====== Records supplied ======

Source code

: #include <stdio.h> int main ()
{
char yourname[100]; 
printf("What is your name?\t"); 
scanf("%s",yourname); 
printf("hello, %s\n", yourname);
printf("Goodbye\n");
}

======

▶ [Try it]
Reproduce the data shown above in its entirety, keeping each word as it is.

▶ [Solution]
Source code

: #include <stdio.h> int main ()
{
char yourname[100]; 
printf("What is your name?\t"); 
scanf("%s",yourname); 
printf("hello, %s\n", yourname);
printf("Goodbye\n");
}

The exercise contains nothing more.